INSTRUCTION 1 ::
Summarize the PowerShell excerpt below in two sentences.

EXCERPTED TEXT ::

----------------

To comply with the column DataType, this code substitutes the [Single] value for the original property [String] value when parsing succeeds. Note that I've removed the checks for [DBNull] and IsArray because they would never evaluate to $true since, again, Import-Csv will only produce [String] properties.

The above assumes that if a property's value from the first input object can be parsed as a [Single] then the same is true for every input object. If that's not guaranteed, then you can do one pass through all input objects to determine the appropriate column types and a second pass to load the data...

function Out-DataTable
{ 
    End 
    {
        $InputObject = @($input)
        $numberStyle = [System.Globalization.NumberStyles] 'Float, AllowThousands, AllowParentheses'
        $dt = new-object Data.datatable 

        foreach ($propertyName in $InputObject[0].PSObject.Properties.Name)
        {
            $columnDataType = [Single]

            foreach ($object in $InputObject)
            {
                $singleValue = $null
                $propertyValue = $object.$propertyName
                if ($propertyValue -notmatch '^\s*-?\s*$' `
                    -and -not [Single]::TryParse($propertyValue, $numberStyle, $null, [ref] $singleValue))
                {
                    # Default to [String] if not all values can be parsed as [Single]
                    $columnDataType = [String]
                    break
                }
            }

            $Col =  new-object Data.DataColumn   
            $Col.ColumnName = $propertyName
            $Col.DataType = $columnDataType

            $DT.Columns.Add($Col) 
        }

        foreach ($object in $InputObject)
        { 
            $DR = $DT.NewRow()   
            foreach($property in $object.PSObject.Properties) 
            {   
                $DR.Item($property.Name) = if ($DT.Columns[$property.Name].DataType -eq [Single]) {
                    if ($property.Value -match '^\s*-?\s*$') {
                        [Single] 0
                    } else {
                        [Single]::Parse($property.Value, $numberStyle)
                    }
                } else {
                    $property.value
                }
            }   
            $DT.Rows.Add($DR)   
        } 

        Write-Output @(,($dt))

----------------

[Saved data entries]
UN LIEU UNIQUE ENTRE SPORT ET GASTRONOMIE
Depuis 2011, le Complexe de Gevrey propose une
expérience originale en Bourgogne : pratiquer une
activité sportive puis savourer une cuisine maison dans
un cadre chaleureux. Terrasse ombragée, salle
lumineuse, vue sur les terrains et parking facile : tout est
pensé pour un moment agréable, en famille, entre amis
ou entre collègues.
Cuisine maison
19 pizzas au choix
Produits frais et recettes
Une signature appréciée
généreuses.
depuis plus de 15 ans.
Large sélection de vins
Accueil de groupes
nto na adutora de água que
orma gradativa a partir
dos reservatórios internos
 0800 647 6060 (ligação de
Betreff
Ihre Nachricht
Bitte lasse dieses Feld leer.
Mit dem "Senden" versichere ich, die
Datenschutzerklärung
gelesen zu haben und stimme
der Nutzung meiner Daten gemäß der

----------------

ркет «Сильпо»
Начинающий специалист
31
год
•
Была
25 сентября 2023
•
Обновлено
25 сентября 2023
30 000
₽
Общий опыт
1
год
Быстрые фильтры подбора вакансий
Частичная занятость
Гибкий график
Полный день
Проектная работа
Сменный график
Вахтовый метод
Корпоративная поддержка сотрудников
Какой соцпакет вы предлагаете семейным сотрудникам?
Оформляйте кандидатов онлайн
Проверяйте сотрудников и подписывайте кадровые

----------------

INSTRUCTION 2 ::
From the rows above, reproduce the stretch from the line containing "UN LIEU UNIQUE ENTRE SPORT ET GASTRONOMIE" through the line containing "un cadre chaleureux. Terrasse ombragée, salle".

ANSWER SECTION 1 ::
The code replaces a property's original [String] value with a [Single] value to match the column DataType whenever parsing succeeds, and the checks for [DBNull] and IsArray were removed because Import-Csv produces only [String] properties. It assumes that if a property's value from the first input object can be parsed as a [Single], the same holds for every input object; where that is not guaranteed, one pass through all input objects can determine the column types and a second pass can load the data.

ANSWER SECTION 2 ::
UN LIEU UNIQUE ENTRE SPORT ET GASTRONOMIE
Depuis 2011, le Complexe de Gevrey propose une
expérience originale en Bourgogne : pratiquer une
activité sportive puis savourer une cuisine maison dans
un cadre chaleureux. Terrasse ombragée, salle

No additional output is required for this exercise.